ASSIGNMENT: Could you update the lines below by replacing every "USDCAD" with "EURUSD", leaving everything else unchanged and the pictures out of your answer?

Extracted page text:
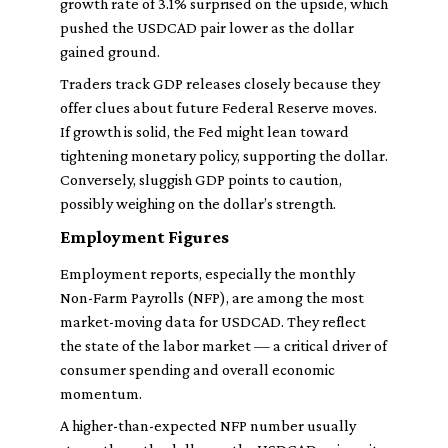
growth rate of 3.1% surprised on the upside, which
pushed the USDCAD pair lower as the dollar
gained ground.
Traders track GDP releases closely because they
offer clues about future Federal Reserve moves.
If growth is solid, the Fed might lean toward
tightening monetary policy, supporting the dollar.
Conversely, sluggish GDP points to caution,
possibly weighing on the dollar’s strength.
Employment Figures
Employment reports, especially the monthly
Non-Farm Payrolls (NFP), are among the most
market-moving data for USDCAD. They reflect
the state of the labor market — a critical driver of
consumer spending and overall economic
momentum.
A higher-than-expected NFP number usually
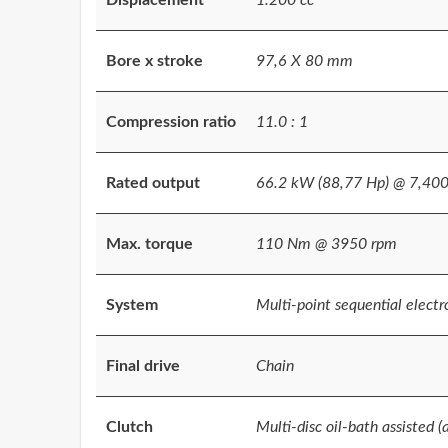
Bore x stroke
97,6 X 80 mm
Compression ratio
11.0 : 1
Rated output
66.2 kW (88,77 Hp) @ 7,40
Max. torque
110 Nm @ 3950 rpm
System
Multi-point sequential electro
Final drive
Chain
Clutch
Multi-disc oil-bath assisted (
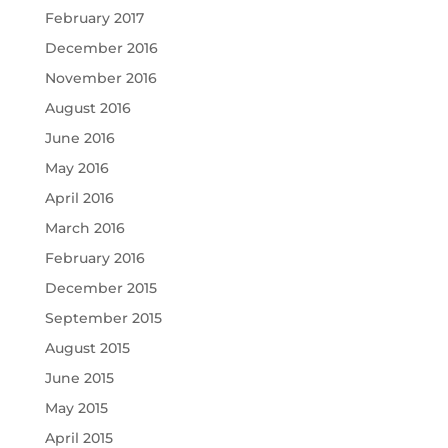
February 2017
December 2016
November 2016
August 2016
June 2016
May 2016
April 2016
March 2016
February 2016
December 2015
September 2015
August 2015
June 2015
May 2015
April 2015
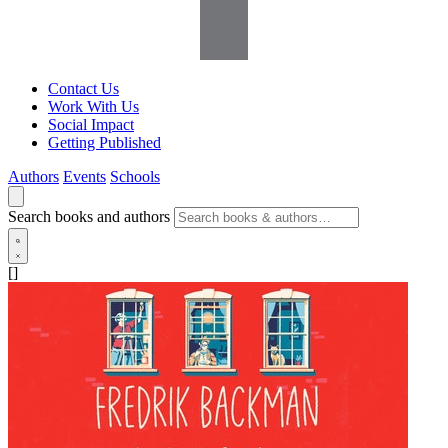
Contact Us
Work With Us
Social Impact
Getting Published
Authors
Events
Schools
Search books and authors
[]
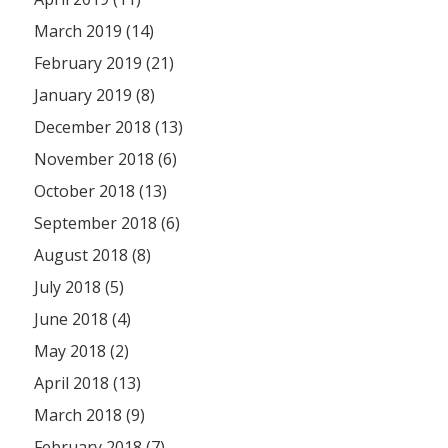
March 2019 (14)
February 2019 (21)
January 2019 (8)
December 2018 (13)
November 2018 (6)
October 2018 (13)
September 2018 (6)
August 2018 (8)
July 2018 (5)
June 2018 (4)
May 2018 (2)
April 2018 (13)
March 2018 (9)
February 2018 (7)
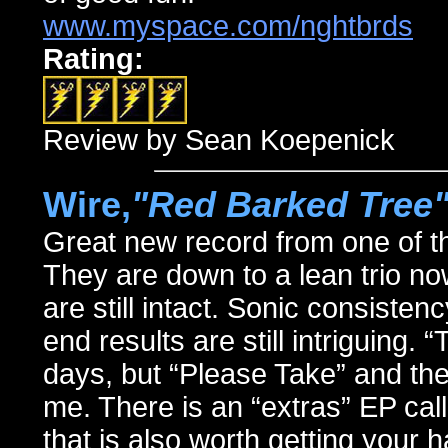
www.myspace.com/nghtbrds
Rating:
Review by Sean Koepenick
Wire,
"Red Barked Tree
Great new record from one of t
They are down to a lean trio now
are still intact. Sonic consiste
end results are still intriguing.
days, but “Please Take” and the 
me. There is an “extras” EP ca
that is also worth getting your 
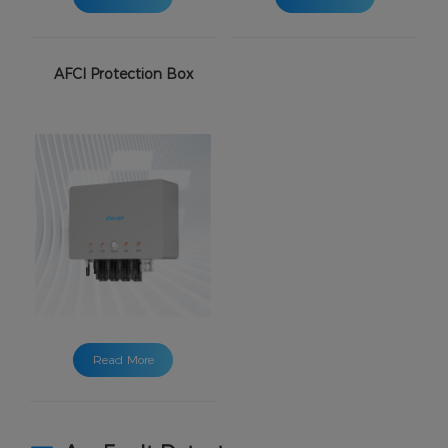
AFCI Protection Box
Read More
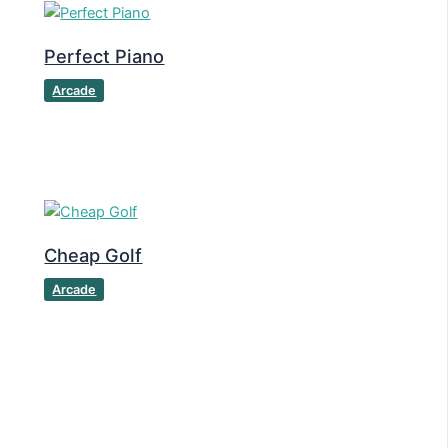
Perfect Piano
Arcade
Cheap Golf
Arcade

SOLUTION TO THIS EXERCISE:
growth rate of 3.1% surprised on the upside, which
pushed the EURUSD pair lower as the dollar
gained ground.
Traders track GDP releases closely because they
offer clues about future Federal Reserve moves.
If growth is solid, the Fed might lean toward
tightening monetary policy, supporting the dollar.
Conversely, sluggish GDP points to caution,
possibly weighing on the dollar’s strength.
Employment Figures
Employment reports, especially the monthly
Non-Farm Payrolls (NFP), are among the most
market-moving data for EURUSD. They reflect
the state of the labor market — a critical driver of
consumer spending and overall economic
momentum.
A higher-than-expected NFP number usually
Bore x stroke
97,6 X 80 mm
Compression ratio
11.0 : 1
Rated output
66.2 kW (88,77 Hp) @ 7,40
Max. torque
110 Nm @ 3950 rpm
System
Multi-point sequential electro
Final drive
Chain
Clutch
Multi-disc oil-bath assisted (
February 2017
December 2016
November 2016
August 2016
June 2016
May 2016
April 2016
March 2016
February 2016
December 2015
September 2015
August 2015
June 2015
May 2015
April 2015
Contact Us
Work With Us
Social Impact
Getting Published
Authors
Events
Schools
Search books and authors
[]
March 2019 (14)
February 2019 (21)
January 2019 (8)
December 2018 (13)
November 2018 (6)
October 2018 (13)
September 2018 (6)
August 2018 (8)
July 2018 (5)
June 2018 (4)
May 2018 (2)
April 2018 (13)
March 2018 (9)
February 2018 (7)
www.myspace.com/nghtbrds
Rating:
Review by Sean Koepenick
Wire,
"Red Barked Tree
Great new record from one of t
They are down to a lean trio now
are still intact. Sonic consiste
end results are still intriguing.
days, but “Please Take” and the 
me. There is an “extras” EP ca
that is also worth getting your 
AFCI Protection Box
Read More
Perfect Piano
Arcade
Cheap Golf
Arcade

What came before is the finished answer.